The following is taken from my Personal Training Q&A Group

Q) Interesting comments there, Nick.

However I find this a little hard to believe, but only because I am so used (like everyone else) to the current established ways of thinking when it comes to cardio training.

I see what you and the Japanese writer are saying, but I’d like to know why the body responds in that manner when you exercise intensely for very short bursts, compared to moderate – or even high load intensity (but not maxing out) – for longer periods of time. Has it got anything to do with the body’s use of/production of ATP?

Secondly, what are the best forms of exercise to perform when attempting this interval training? Occasionally I do sprint training in the pool and I am essentially doing this, would it produce similar results or am I better off focusing on running/biking?

A) Why does it work? They theorise that it’s because the body doesn’t have a chance to settle and start conserving energy as it does in a steady state workout, so your entire system is made to work that much harder and you therefore get a far more significant metabolic adaptation. Plus it’s just so much more intense. There is an old saying that you can go hard or you can go long, but you can’t do both.
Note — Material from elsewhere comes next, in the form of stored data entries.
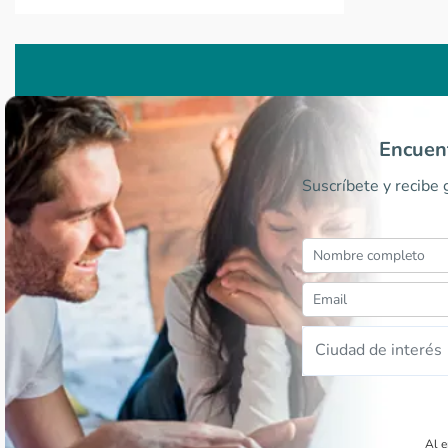
Encuent
Suscríbete y recibe
Ciudad de interés
Al e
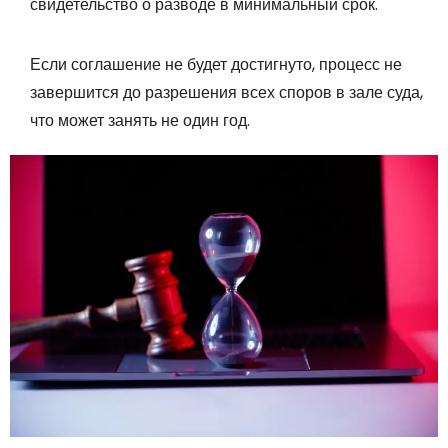
свидетельство о разводе в минимальный срок.
Если соглашение не будет достигнуто, процесс не
завершится до разрешения всех споров в зале суда,
что может занять не один год.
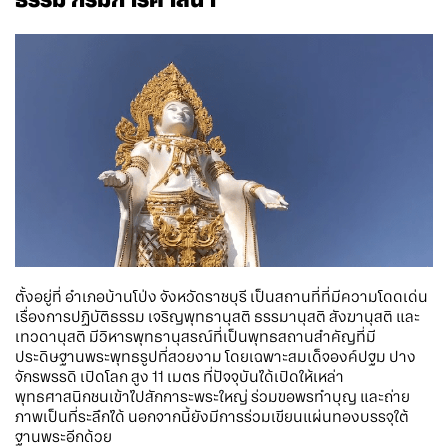
ตั้งอยู่ที่ อำเภอบ้านโป่ง จังหวัดราชบุรี เป็นสถานที่ที่มีความโดดเด่น
เรื่องการปฏิบัติธรรม เจริญพุทธานุสติ ธรรมานุสติ สังฆานุสติ และ
เทวดานุสติ มีวิหารพุทธานุสรณ์ที่เป็นพุทธสถานสำคัญที่มี
ประดิษฐานพระพุทธรูปที่สวยงาม โดยเฉพาะสมเด็จองค์ปฐม ปาง
จักรพรรดิ เปิดโลก สูง 11 เมตร ที่ปัจจุบันได้เปิดให้เหล่า
พุทธศาสนิกชนเข้าไปสักการะพระใหญ่ ร่วมขอพรทำบุญ และถ่าย
ภาพเป็นที่ระลึกได้ นอกจากนี้ยังมีการร่วมเขียนแผ่นทองบรรจุใต้
ฐานพระอีกด้วย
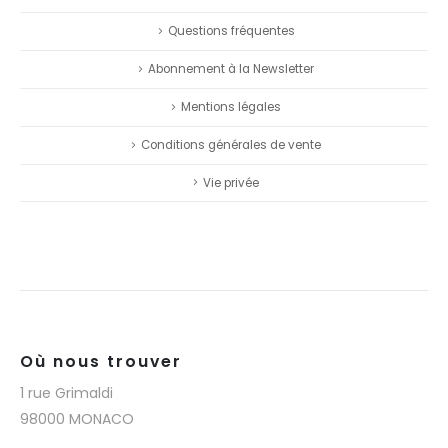
Questions fréquentes
Abonnement à la Newsletter
Mentions légales
Conditions générales de vente
Vie privée
Où nous trouver
1 rue Grimaldi
98000 MONACO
As for the ATP question – not to get too technical here but you are not really using ATP as your energy system with this type of work as much as you are using CP (creatine phosphate). 10 seconds of all out effort tends to use up ATP – CP in what is known as an anaerobic alactic power system, whereas the 20 seconds that this programme dictates utilises your anaerobic alactic capacity and that tends to rely on CP alone for fuel. These high energy fuel sources are the main sources of energy for this sort of work initially, but then as the workout progresses it also becomes more classically reliant upon your anaerobic lactic power and capacity, and uses glycogen as fuel.

What you need to get your head around with this system is that it is NOT so much about calories burned during exercise (its so short how could it be). Rather it is all about calories burned AFTER exercise through the massive metabolic shifts it can stimulate.
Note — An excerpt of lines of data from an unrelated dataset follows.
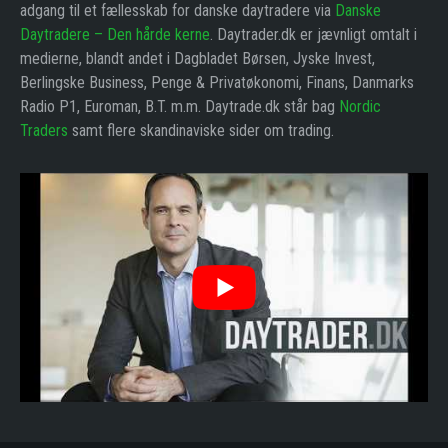
adgang til et fællesskab for danske daytradere via
Danske
Daytradere – Den hårde kerne
. Daytrader.dk er jævnligt omtalt i
medierne, blandt andet i Dagbladet Børsen, Jyske Invest,
Berlingske Business, Penge & Privatøkonomi, Finans, Danmarks
Radio P1, Euroman, B.T. m.m. Daytrade.dk står bag
Nordic
Traders
samt flere skandinaviske sider om trading.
What exercises are best? The best is the one described in the article, but you can try to adapt it to anything that will allow you to exercise major muscle groups with brief bouts of all out intensity. I don’t like most people doing it via sprints as almost everyone runs with poor biomechanics and severely underestimates how hard running can be on the body. Especially for women who as a sex suffer from 6 times the number of ACL knee injuries as their male counterparts simply due to less efficient angle of their femur (thigh bone) running from the knee into wider hips.